Parents play vital roles in youth sport. When they perceive  their  parents  are  involved  in  supportive ways, children report a range of positive psychosocial outcomes. Conversely, perceptions of parental pressure are associated with a range of negative psychosocial  outcomes.  Being  a  sport  parent  can be  stressful  for  parents  themselves,  and  although few  parents  make  inappropriate  comments  during  competitions,  the  increased  emotional  intensity  of  games  has  been  associated  with  parents making  more  negative  comments.  Parents  should seek to understand their children’s preferences for parental involvement during competitions and the specific behaviors in which parents should engage. An  autonomy-supportive  parenting  style  appears to  be  the  most  appropriate  type  of  parental involvement  and  should  be  matched  with  appropriate behaviors.

References:

  1. Côté, J. (1999). The influence of the family in the development of talent in sport. The Sport Psychologist, 13, 395–417.
  2. Fredricks, J. A., & Eccles, J. S. (2004). Parental influences on youth involvement in sports. In M. R Weiss (Ed.), Developmental sport and exercise psychology: A lifespan perspective (pp. 145–164). Morgantown, WV: Fitness Information Technology.
  3. Holt, N. L., Tamminen, K. A., Black, D. E., Mandigo, J. L., & Fox, K. R. (2009). Youth sport parenting styles and practices. Journal of Sport & Exercise Psychology, 31, 37–59.
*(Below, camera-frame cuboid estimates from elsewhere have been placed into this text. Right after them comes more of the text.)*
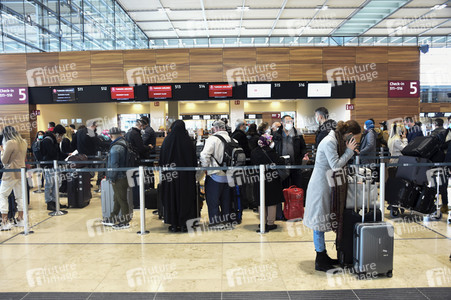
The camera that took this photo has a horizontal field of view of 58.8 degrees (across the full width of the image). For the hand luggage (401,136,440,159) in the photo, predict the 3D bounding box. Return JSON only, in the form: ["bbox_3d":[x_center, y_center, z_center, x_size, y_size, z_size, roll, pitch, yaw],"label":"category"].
[{"bbox_3d":[3.291,-0.042,6.750,0.380,0.180,0.560,-39,3,0],"label":"hand luggage"}]

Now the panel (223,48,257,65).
[{"bbox_3d":[0.537,-3.504,15.046,1.250,0.630,0.040,-1,4,0],"label":"panel"}]

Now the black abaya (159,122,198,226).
[{"bbox_3d":[-0.733,0.367,6.220,0.600,1.630,0.420,-1,3,0],"label":"black abaya"}]

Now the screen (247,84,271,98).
[{"bbox_3d":[1.268,-2.199,14.968,0.878,0.508,0.080,-1,3,0],"label":"screen"}]

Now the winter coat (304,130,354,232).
[{"bbox_3d":[1.137,0.346,4.401,0.520,1.100,0.460,-1,3,-3],"label":"winter coat"}]

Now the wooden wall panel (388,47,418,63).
[{"bbox_3d":[6.641,-3.548,14.884,1.155,0.588,0.040,-1,3,0],"label":"wooden wall panel"}]

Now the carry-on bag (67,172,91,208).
[{"bbox_3d":[-2.990,0.776,8.184,0.290,0.750,0.500,-1,3,0],"label":"carry-on bag"}]

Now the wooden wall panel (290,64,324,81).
[{"bbox_3d":[3.054,-2.899,15.104,1.250,0.630,0.050,-1,3,0],"label":"wooden wall panel"}]

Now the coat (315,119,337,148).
[{"bbox_3d":[1.505,-0.088,6.000,0.370,0.750,0.520,1,3,24],"label":"coat"}]

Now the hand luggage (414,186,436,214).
[{"bbox_3d":[3.441,0.870,6.900,0.220,0.410,0.380,19,8,15],"label":"hand luggage"}]

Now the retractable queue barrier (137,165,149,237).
[{"bbox_3d":[-1.240,0.747,5.981,0.185,0.995,0.185,-1,3,0],"label":"retractable queue barrier"}]

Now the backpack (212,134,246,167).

  4. Holt, N. L., Tamminen, K. A., Black, D. E., Sehn, Z. L., & Wall, M. P. (2008). Parental involvement in competitive youth sport settings. Psychology of Sport and Exercise, 9, 663–685. doi: 10.1016/j.psychsport.2007.08.001
  5. Horn, T. S., & Horn, J. L. (2007). Family influences on children’s sport and physical activity participation, behavior, and psychosocial responses. In G.Tenenbaum & R. C. Eklund (Eds.), Handbook of sport psychology (3rd ed., pp. 685–711). New York: Wiley.